→ TASK STATEMENT
Every entry below should be printed exactly, without its images.

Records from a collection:
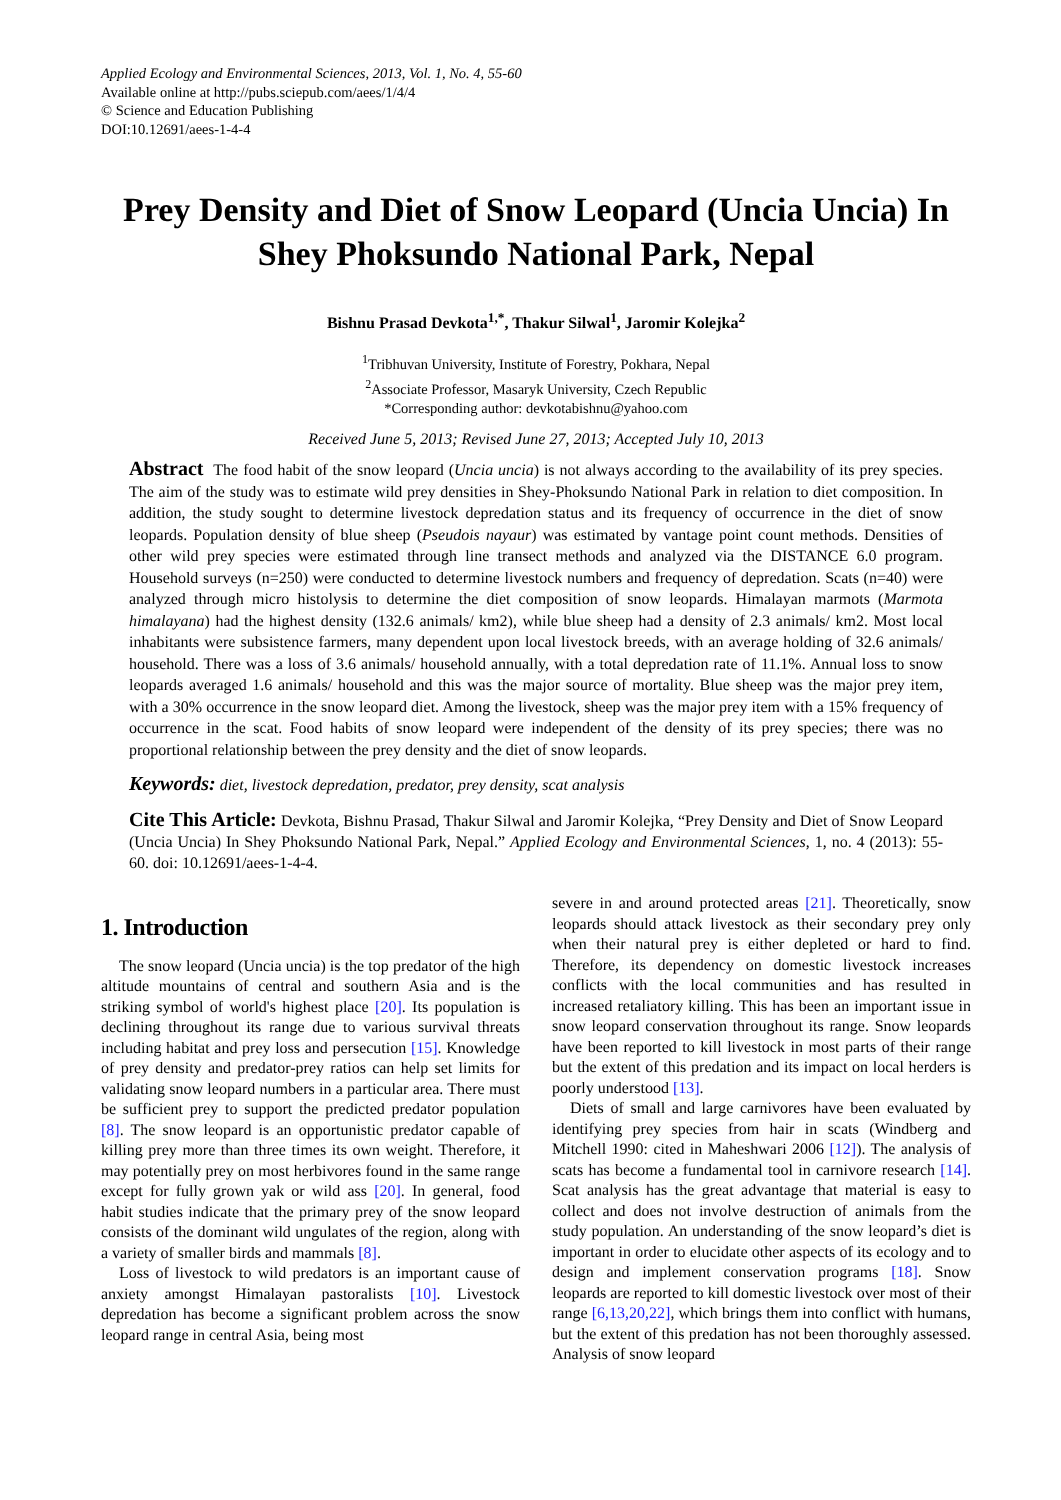Applied Ecology and Environmental Sciences, 2013, Vol. 1, No. 4, 55-60
Available online at http://pubs.sciepub.com/aees/1/4/4
© Science and Education Publishing
DOI:10.12691/aees-1-4-4
Prey Density and Diet of Snow Leopard (Uncia Uncia) In Shey Phoksundo National Park, Nepal
Bishnu Prasad Devkota<sup>1,*</sup>, Thakur Silwal<sup>1</sup>, Jaromir Kolejka<sup>2</sup>
<sup>1</sup> Tribhuvan University, Institute of Forestry, Pokhara, Nepal
<sup>2</sup> Associate Professor, Masaryk University, Czech Republic
*Corresponding author: devkotabishnu@yahoo.com
Received June 5, 2013; Revised June 27, 2013; Accepted July 10, 2013
Abstract The food habit of the snow leopard (Uncia uncia) is not always according to the availability of its prey species. The aim of the study was to estimate wild prey densities in Shey-Phoksundo National Park in relation to diet composition. In addition, the study sought to determine livestock depredation status and its frequency of occurrence in the diet of snow leopards. Population density of blue sheep (Pseudois nayaur) was estimated by vantage point count methods. Densities of other wild prey species were estimated through line transect methods and analyzed via the DISTANCE 6.0 program. Household surveys (n=250) were conducted to determine livestock numbers and frequency of depredation. Scats (n=40) were analyzed through micro histolysis to determine the diet composition of snow leopards. Himalayan marmots (Marmota himalayana) had the highest density (132.6 animals/ km2), while blue sheep had a density of 2.3 animals/ km2. Most local inhabitants were subsistence farmers, many dependent upon local livestock breeds, with an average holding of 32.6 animals/ household. There was a loss of 3.6 animals/ household annually, with a total depredation rate of 11.1%. Annual loss to snow leopards averaged 1.6 animals/ household and this was the major source of mortality. Blue sheep was the major prey item, with a 30% occurrence in the snow leopard diet. Among the livestock, sheep was the major prey item with a 15% frequency of occurrence in the scat. Food habits of snow leopard were independent of the density of its prey species; there was no proportional relationship between the prey density and the diet of snow leopards.
Keywords: diet, livestock depredation, predator, prey density, scat analysis
Cite This Article: Devkota, Bishnu Prasad, Thakur Silwal and Jaromir Kolejka, “Prey Density and Diet of Snow Leopard (Uncia Uncia) In Shey Phoksundo National Park, Nepal.” Applied Ecology and Environmental Sciences, 1, no. 4 (2013): 55-60. doi: 10.12691/aees-1-4-4.
1. Introduction
The snow leopard (Uncia uncia) is the top predator of the high altitude mountains of central and southern Asia and is the striking symbol of world's highest place [20]. Its population is declining throughout its range due to various survival threats including habitat and prey loss and persecution [15]. Knowledge of prey density and predator-prey ratios can help set limits for validating snow leopard numbers in a particular area. There must be sufficient prey to support the predicted predator population [8]. The snow leopard is an opportunistic predator capable of killing prey more than three times its own weight. Therefore, it may potentially prey on most herbivores found in the same range except for fully grown yak or wild ass [20]. In general, food habit studies indicate that the primary prey of the snow leopard consists of the dominant wild ungulates of the region, along with a variety of smaller birds and mammals [8].
Loss of livestock to wild predators is an important cause of anxiety amongst Himalayan pastoralists [10]. Livestock depredation has become a significant problem across the snow leopard range in central Asia, being most
severe in and around protected areas [21]. Theoretically, snow leopards should attack livestock as their secondary prey only when their natural prey is either depleted or hard to find. Therefore, its dependency on domestic livestock increases conflicts with the local communities and has resulted in increased retaliatory killing. This has been an important issue in snow leopard conservation throughout its range. Snow leopards have been reported to kill livestock in most parts of their range but the extent of this predation and its impact on local herders is poorly understood [13].
Diets of small and large carnivores have been evaluated by identifying prey species from hair in scats (Windberg and Mitchell 1990: cited in Maheshwari 2006 [12]). The analysis of scats has become a fundamental tool in carnivore research [14]. Scat analysis has the great advantage that material is easy to collect and does not involve destruction of animals from the study population. An understanding of the snow leopard’s diet is important in order to elucidate other aspects of its ecology and to design and implement conservation programs [18]. Snow leopards are reported to kill domestic livestock over most of their range [6,13,20,22], which brings them into conflict with humans, but the extent of this predation has not been thoroughly assessed. Analysis of snow leopard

→ WRITTEN RESPONSE
Applied Ecology and Environmental Sciences, 2013, Vol. 1, No. 4, 55-60
Available online at http://pubs.sciepub.com/aees/1/4/4
© Science and Education Publishing
DOI:10.12691/aees-1-4-4
Prey Density and Diet of Snow Leopard (Uncia Uncia) In Shey Phoksundo National Park, Nepal
Bishnu Prasad Devkota<sup>1,*</sup>, Thakur Silwal<sup>1</sup>, Jaromir Kolejka<sup>2</sup>
<sup>1</sup> Tribhuvan University, Institute of Forestry, Pokhara, Nepal
<sup>2</sup> Associate Professor, Masaryk University, Czech Republic
*Corresponding author: devkotabishnu@yahoo.com
Received June 5, 2013; Revised June 27, 2013; Accepted July 10, 2013
Abstract The food habit of the snow leopard (Uncia uncia) is not always according to the availability of its prey species. The aim of the study was to estimate wild prey densities in Shey-Phoksundo National Park in relation to diet composition. In addition, the study sought to determine livestock depredation status and its frequency of occurrence in the diet of snow leopards. Population density of blue sheep (Pseudois nayaur) was estimated by vantage point count methods. Densities of other wild prey species were estimated through line transect methods and analyzed via the DISTANCE 6.0 program. Household surveys (n=250) were conducted to determine livestock numbers and frequency of depredation. Scats (n=40) were analyzed through micro histolysis to determine the diet composition of snow leopards. Himalayan marmots (Marmota himalayana) had the highest density (132.6 animals/ km2), while blue sheep had a density of 2.3 animals/ km2. Most local inhabitants were subsistence farmers, many dependent upon local livestock breeds, with an average holding of 32.6 animals/ household. There was a loss of 3.6 animals/ household annually, with a total depredation rate of 11.1%. Annual loss to snow leopards averaged 1.6 animals/ household and this was the major source of mortality. Blue sheep was the major prey item, with a 30% occurrence in the snow leopard diet. Among the livestock, sheep was the major prey item with a 15% frequency of occurrence in the scat. Food habits of snow leopard were independent of the density of its prey species; there was no proportional relationship between the prey density and the diet of snow leopards.
Keywords: diet, livestock depredation, predator, prey density, scat analysis
Cite This Article: Devkota, Bishnu Prasad, Thakur Silwal and Jaromir Kolejka, “Prey Density and Diet of Snow Leopard (Uncia Uncia) In Shey Phoksundo National Park, Nepal.” Applied Ecology and Environmental Sciences, 1, no. 4 (2013): 55-60. doi: 10.12691/aees-1-4-4.
1. Introduction
The snow leopard (Uncia uncia) is the top predator of the high altitude mountains of central and southern Asia and is the striking symbol of world's highest place [20]. Its population is declining throughout its range due to various survival threats including habitat and prey loss and persecution [15]. Knowledge of prey density and predator-prey ratios can help set limits for validating snow leopard numbers in a particular area. There must be sufficient prey to support the predicted predator population [8]. The snow leopard is an opportunistic predator capable of killing prey more than three times its own weight. Therefore, it may potentially prey on most herbivores found in the same range except for fully grown yak or wild ass [20]. In general, food habit studies indicate that the primary prey of the snow leopard consists of the dominant wild ungulates of the region, along with a variety of smaller birds and mammals [8].
Loss of livestock to wild predators is an important cause of anxiety amongst Himalayan pastoralists [10]. Livestock depredation has become a significant problem across the snow leopard range in central Asia, being most
severe in and around protected areas [21]. Theoretically, snow leopards should attack livestock as their secondary prey only when their natural prey is either depleted or hard to find. Therefore, its dependency on domestic livestock increases conflicts with the local communities and has resulted in increased retaliatory killing. This has been an important issue in snow leopard conservation throughout its range. Snow leopards have been reported to kill livestock in most parts of their range but the extent of this predation and its impact on local herders is poorly understood [13].
Diets of small and large carnivores have been evaluated by identifying prey species from hair in scats (Windberg and Mitchell 1990: cited in Maheshwari 2006 [12]). The analysis of scats has become a fundamental tool in carnivore research [14]. Scat analysis has the great advantage that material is easy to collect and does not involve destruction of animals from the study population. An understanding of the snow leopard’s diet is important in order to elucidate other aspects of its ecology and to design and implement conservation programs [18]. Snow leopards are reported to kill domestic livestock over most of their range [6,13,20,22], which brings them into conflict with humans, but the extent of this predation has not been thoroughly assessed. Analysis of snow leopard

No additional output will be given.